:: TASK TO CARRY OUT ::
Exactly as written, output each of the entries below.

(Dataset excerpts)
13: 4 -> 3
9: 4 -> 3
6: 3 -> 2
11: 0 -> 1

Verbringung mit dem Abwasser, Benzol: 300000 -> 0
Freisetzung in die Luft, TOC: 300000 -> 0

:: WRITTEN REPLY ::
13: 4 -> 3
9: 4 -> 3
6: 3 -> 2
11: 0 -> 1

Verbringung mit dem Abwasser, Benzol: 300000 -> 0
Freisetzung in die Luft, TOC: 300000 -> 0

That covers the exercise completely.